▸ **Selected text**:
Search code examples
pythontextblob

How to get language expansion in Textblob python language detection library


I need a language detection script. I tried Textblob library which right now give me the two letter abbreviation of the language. How can I get the complete language expansion?

This detects the language with two letter abbreviation of the language

from textblob import TextBlob
b = TextBlob("cómo estás")
language = b.detect_language()
print(language)

Actual Results : es
Expected Results : Spanish

I have the list of language and their abbreviation from this link
https://developers.google.com/admin-sdk/directory/v1/languages


Solution

  • The code you're using gives you a two-letter abbreviation that conforms to the ISO 639-2 international protocol. You could look up a list of these correspondences (e.g. this page and rig up a method to just input one and output the other, but given you're programming in python, someone's already done that for you.

    I recommend pycountry - a general-purpose library for this type of task that also contains a number of other standards. Example of using it for this problem:

    from textblob import TextBlob
    import pycountry
    b = TextBlob("நீங்கள் எப்படி இருக்கிறீர்கள்")
    iso_code = b.detect_language()

▸ **Extracted entries**:
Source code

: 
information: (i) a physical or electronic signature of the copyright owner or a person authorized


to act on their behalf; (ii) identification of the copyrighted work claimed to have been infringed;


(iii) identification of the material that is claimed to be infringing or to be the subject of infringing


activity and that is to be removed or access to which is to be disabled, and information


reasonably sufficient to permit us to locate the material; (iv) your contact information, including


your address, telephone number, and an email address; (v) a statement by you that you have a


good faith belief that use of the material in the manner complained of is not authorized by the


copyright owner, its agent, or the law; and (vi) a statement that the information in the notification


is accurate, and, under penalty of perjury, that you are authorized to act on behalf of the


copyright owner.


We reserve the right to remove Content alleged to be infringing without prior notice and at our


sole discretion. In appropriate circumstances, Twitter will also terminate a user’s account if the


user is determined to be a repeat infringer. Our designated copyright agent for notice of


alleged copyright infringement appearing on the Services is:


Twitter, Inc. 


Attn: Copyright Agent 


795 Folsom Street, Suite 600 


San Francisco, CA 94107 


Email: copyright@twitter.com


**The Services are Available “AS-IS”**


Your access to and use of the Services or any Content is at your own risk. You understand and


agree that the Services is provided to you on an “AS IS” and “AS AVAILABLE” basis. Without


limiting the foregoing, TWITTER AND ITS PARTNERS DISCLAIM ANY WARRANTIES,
* * *
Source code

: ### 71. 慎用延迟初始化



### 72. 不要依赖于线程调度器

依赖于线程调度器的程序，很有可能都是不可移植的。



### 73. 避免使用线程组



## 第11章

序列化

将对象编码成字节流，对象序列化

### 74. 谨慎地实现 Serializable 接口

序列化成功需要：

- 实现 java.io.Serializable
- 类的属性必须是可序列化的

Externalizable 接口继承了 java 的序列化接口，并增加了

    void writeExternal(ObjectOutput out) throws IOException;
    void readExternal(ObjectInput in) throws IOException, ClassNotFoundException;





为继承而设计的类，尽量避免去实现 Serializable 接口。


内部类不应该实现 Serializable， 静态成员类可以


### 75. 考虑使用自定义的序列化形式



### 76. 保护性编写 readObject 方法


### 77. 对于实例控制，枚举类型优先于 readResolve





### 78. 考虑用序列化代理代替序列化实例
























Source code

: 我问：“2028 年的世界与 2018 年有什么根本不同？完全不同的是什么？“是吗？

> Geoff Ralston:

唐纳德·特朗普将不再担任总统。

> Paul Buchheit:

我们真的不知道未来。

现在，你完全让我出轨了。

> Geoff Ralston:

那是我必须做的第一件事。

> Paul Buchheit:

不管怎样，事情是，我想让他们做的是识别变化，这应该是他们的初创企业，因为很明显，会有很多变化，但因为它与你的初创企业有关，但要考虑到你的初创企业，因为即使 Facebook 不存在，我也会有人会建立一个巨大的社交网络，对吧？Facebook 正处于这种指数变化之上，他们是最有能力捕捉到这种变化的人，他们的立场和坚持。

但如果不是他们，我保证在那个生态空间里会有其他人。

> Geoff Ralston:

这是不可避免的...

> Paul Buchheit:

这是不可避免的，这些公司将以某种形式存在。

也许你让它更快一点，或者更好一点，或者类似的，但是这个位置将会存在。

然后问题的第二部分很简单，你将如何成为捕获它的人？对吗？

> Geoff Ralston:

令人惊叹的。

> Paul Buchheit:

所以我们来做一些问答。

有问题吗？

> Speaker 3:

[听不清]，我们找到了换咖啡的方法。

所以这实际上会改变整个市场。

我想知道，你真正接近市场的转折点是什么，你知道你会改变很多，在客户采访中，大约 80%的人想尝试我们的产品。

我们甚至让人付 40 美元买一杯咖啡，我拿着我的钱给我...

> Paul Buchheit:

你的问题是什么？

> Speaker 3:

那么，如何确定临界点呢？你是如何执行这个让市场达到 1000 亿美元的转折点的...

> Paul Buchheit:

▸ **Exercise**: Reproduce the entire Textblob language-detection thread above, word for word.

▸ **Reply to the task**:
Search code examples
pythontextblob

How to get language expansion in Textblob python language detection library


I need a language detection script. I tried Textblob library which right now give me the two letter abbreviation of the language. How can I get the complete language expansion?

This detects the language with two letter abbreviation of the language

from textblob import TextBlob
b = TextBlob("cómo estás")
language = b.detect_language()
print(language)

Actual Results : es
Expected Results : Spanish

I have the list of language and their abbreviation from this link
https://developers.google.com/admin-sdk/directory/v1/languages


Solution

  • The code you're using gives you a two-letter abbreviation that conforms to the ISO 639-2 international protocol. You could look up a list of these correspondences (e.g. this page and rig up a method to just input one and output the other, but given you're programming in python, someone's already done that for you.

    I recommend pycountry - a general-purpose library for this type of task that also contains a number of other standards. Example of using it for this problem:

    from textblob import TextBlob
    import pycountry
    b = TextBlob("நீங்கள் எப்படி இருக்கிறீர்கள்")
    iso_code = b.detect_language()